To illustrate the impact of weighting by site multiplicity, this section provides a direct comparison between the weighted average bond length and a simple unweighted average of the same underlying bonds.
# --- 1. Reshape the data (already calculated) for plotting ---
plot_data_melted <- melt(
plot_data,
id.vars = c("file", "lattice_parameter_a", "category"),
measure.vars = c("weighted_distance", "unweighted_distance"),
variable.name = "Average_Type",
value.name = "Distance"
)
# --- 2. Generate the comparison plot ---
p_compare <- ggplot(
plot_data_melted,
aes(
x = lattice_parameter_a,
y = Distance,
color = Average_Type,
text = file
)
) +
geom_point(alpha = 0.7, size = 2) +
geom_smooth(method = "lm",
se = FALSE,
aes(linetype = Average_Type)) +
labs(
title = "Comparison of Weighted vs.
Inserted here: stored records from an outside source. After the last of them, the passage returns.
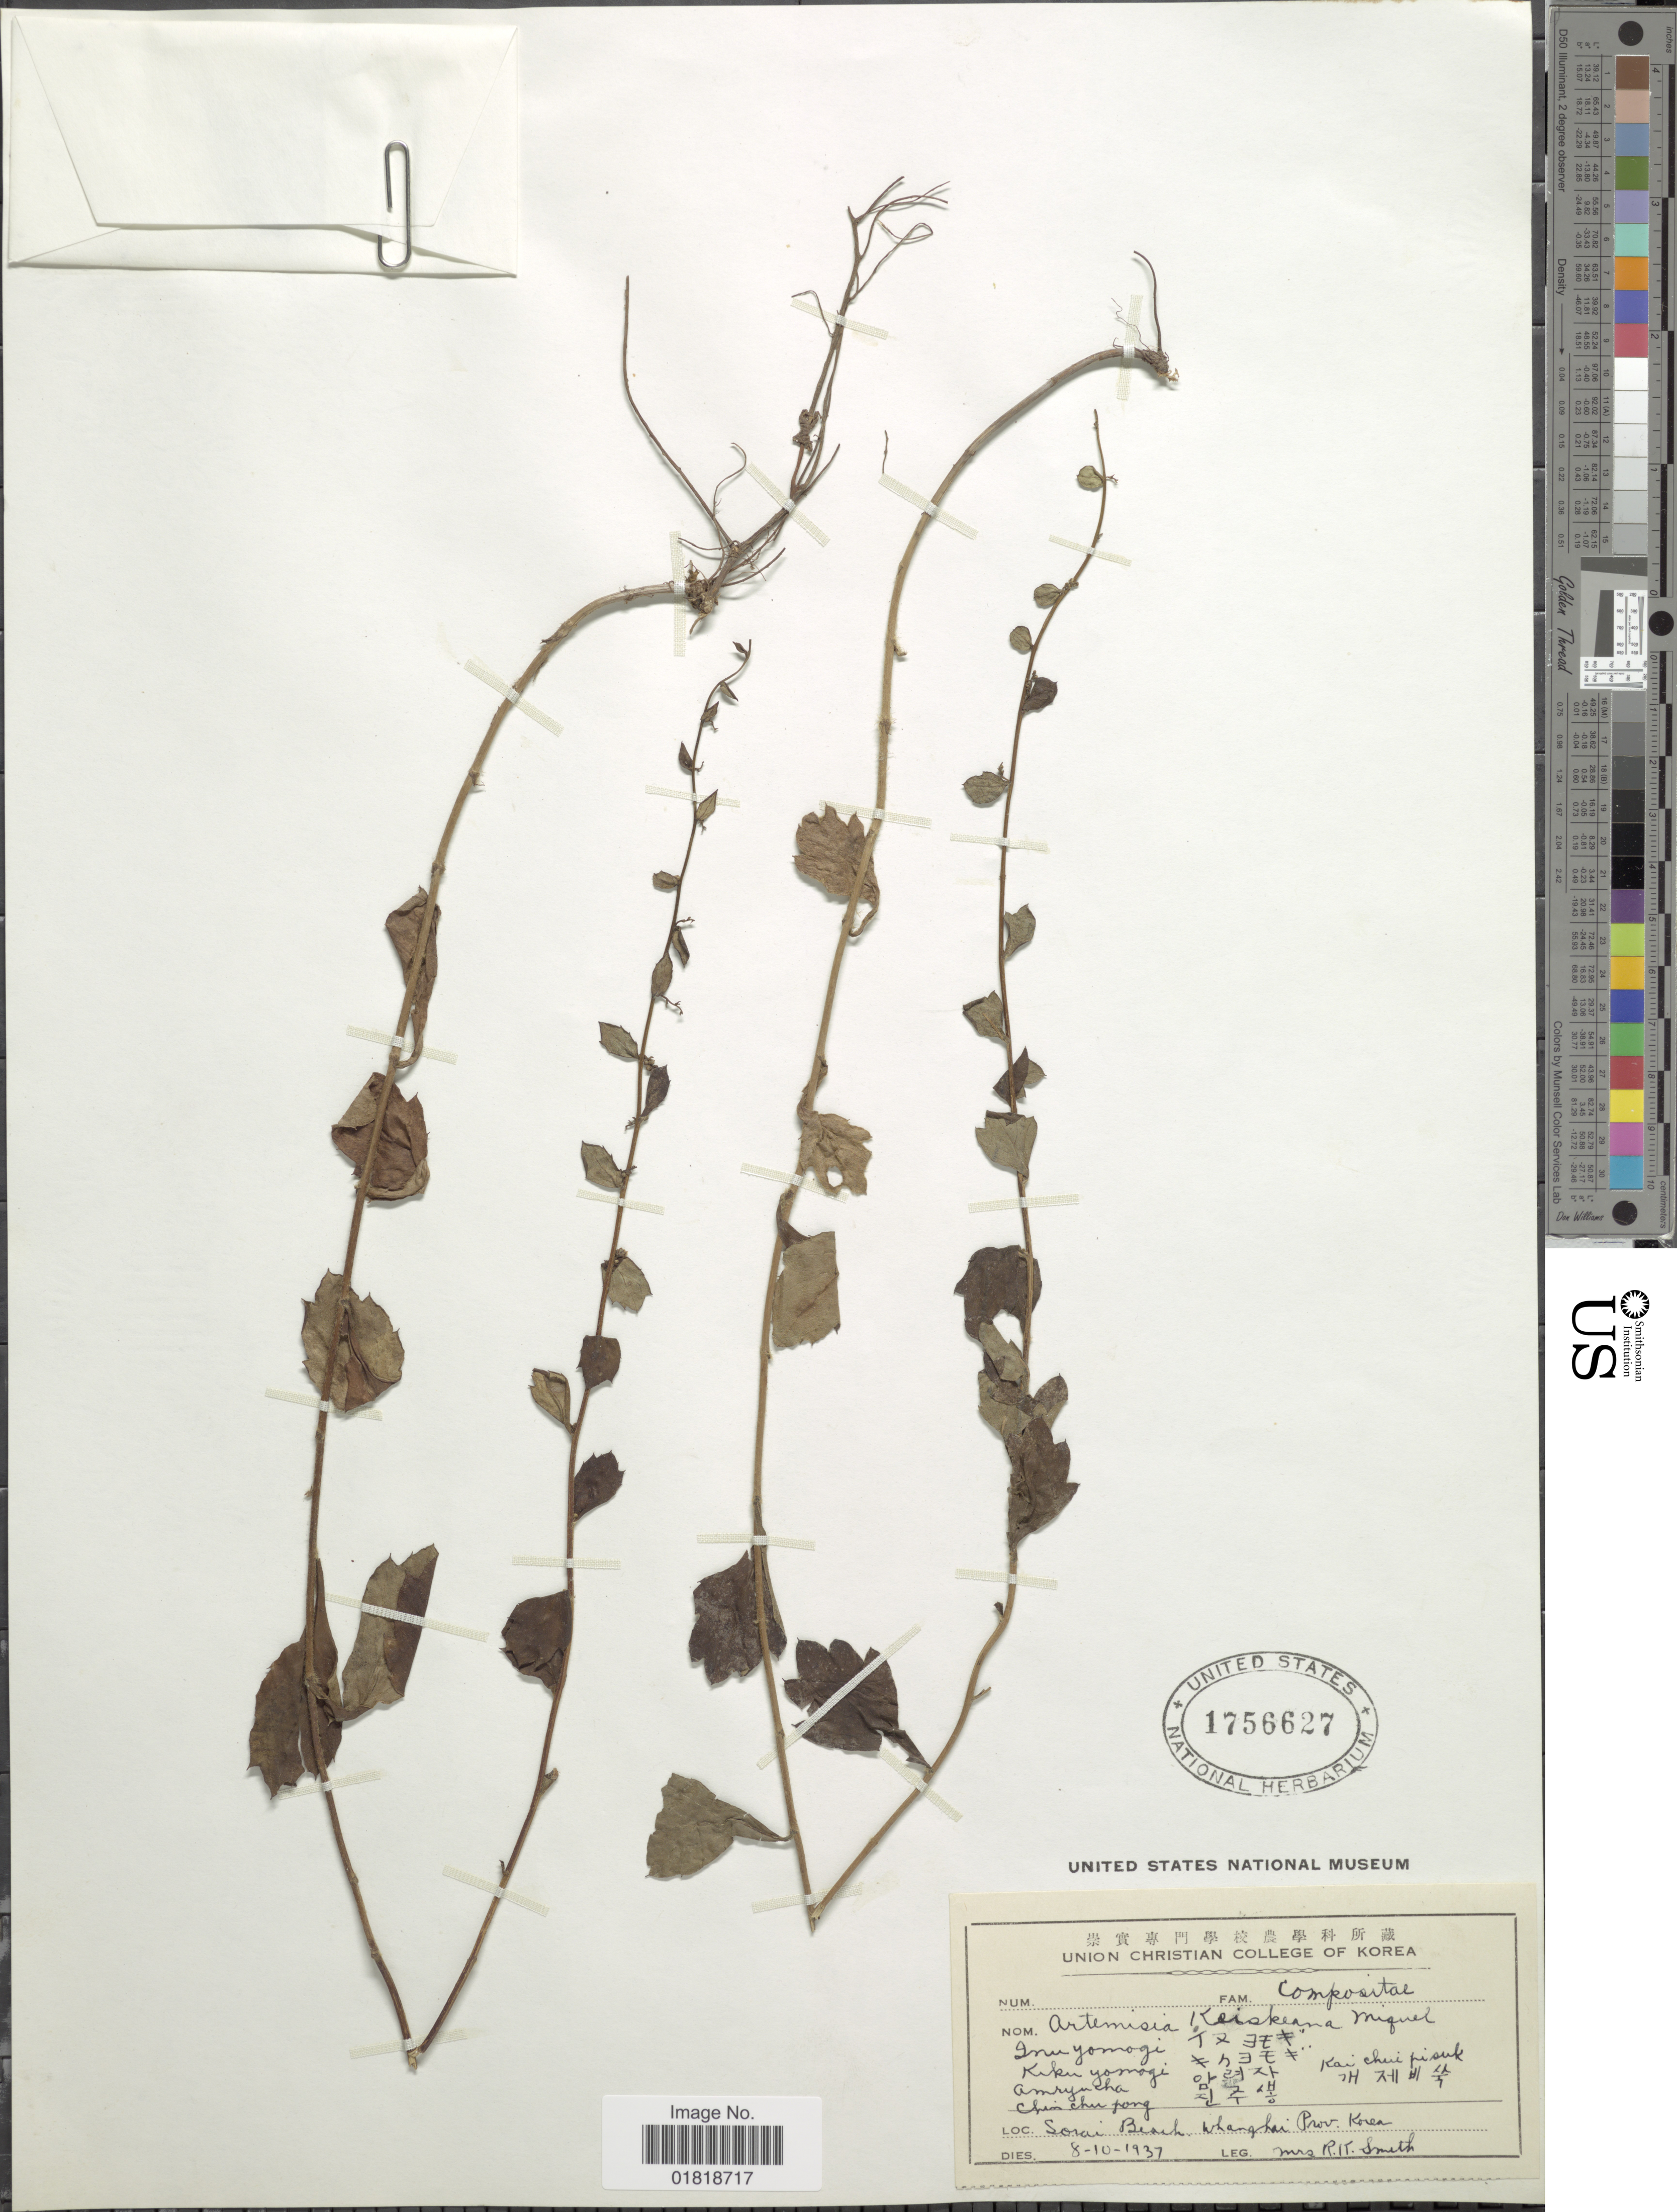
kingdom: Plantae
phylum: Tracheophyta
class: Magnoliopsida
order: Asterales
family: Asteraceae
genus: Artemisia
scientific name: Artemisia keiskeana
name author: Miq.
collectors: Mrs. R. K. Smith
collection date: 1937-10-08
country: North Korea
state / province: South Hwanghae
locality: Sorai Beach, Whanghai Prov.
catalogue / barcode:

Unweighted Average Bond Lengths",
subtitle = "Illustrates the effect of weighting by site multiplicity",
x = "Lattice Parameter a (Å)",
y = "Average Bond Length (Å)",
color = "Average Type",
linetype = "Average Type"
) +
theme_bw(base_size = 14) +
theme(legend.position = "bottom",
legend.title = element_text(face = "bold"))
# Render as an interactive plot
ggplotly(p_compare, tooltip = c("x", "y", "color", "text"))
This table provides the final, processed data used in the plots above. It can be searched, sorted, and the data can be exported to CSV or Excel for further external analysis.
datatable(
plot_data,
caption = "Final Processed Data for Clathrate Structures",
rownames = FALSE,
filter = 'top',
extensions = 'Buttons',
options = list(
pageLength = 15,
dom = 'Bfrtip',
buttons = c('copy', 'csv', 'excel')
),
colnames = c(
"File",
"Category",
"Lattice 'a' (Å)",
"Weighted Dist (Å)",
"Unweighted Dist (Å)"
)
)
This final section saves the key results—the interactive plot and the final data table—as standalone HTML files for easy sharing and exploration.
# Create a directory to store the HTML files
export_dir <- "interactive_report_files"
dir.create(export_dir, showWarnings = FALSE)
# --- 1. Save the interactive plot ---
plot_filename <- file.path(export_dir, "interactive_clathrate_plot.html")
saveWidget(interactive_plot, file = plot_filename, selfcontained = TRUE)
cat(paste0("Interactive plot saved to '", plot_filename, "'\n"))
## Interactive plot saved to 'interactive_report_files/interactive_clathrate_plot.html'
# --- 2. Save the final `plot_data` table ---
# Add the category column to the final data table for export
final_data_table <- datatable(
plot_data,
caption = "Final Processed Data for Clathrate Structures",
extensions = 'Buttons',
options = list(dom = 'Bfrtip', buttons = c('copy', 'csv', 'excel'))
)
plot_table_filename <- file.path(export_dir, "final_clathrate_data.html")
saveWidget(final_data_table, file = plot_table_filename, selfcontained = TRUE)
cat(paste0(
"Interactive plot data table saved to '",
plot_table_filename,
"'\n"
))
## Interactive plot data table saved to 'interactive_report_files/final_clathrate_data.html'
cat("...Done. Check the '", export_dir, "' folder.\n")
## ...Done. Check the ' interactive_report_files ' folder.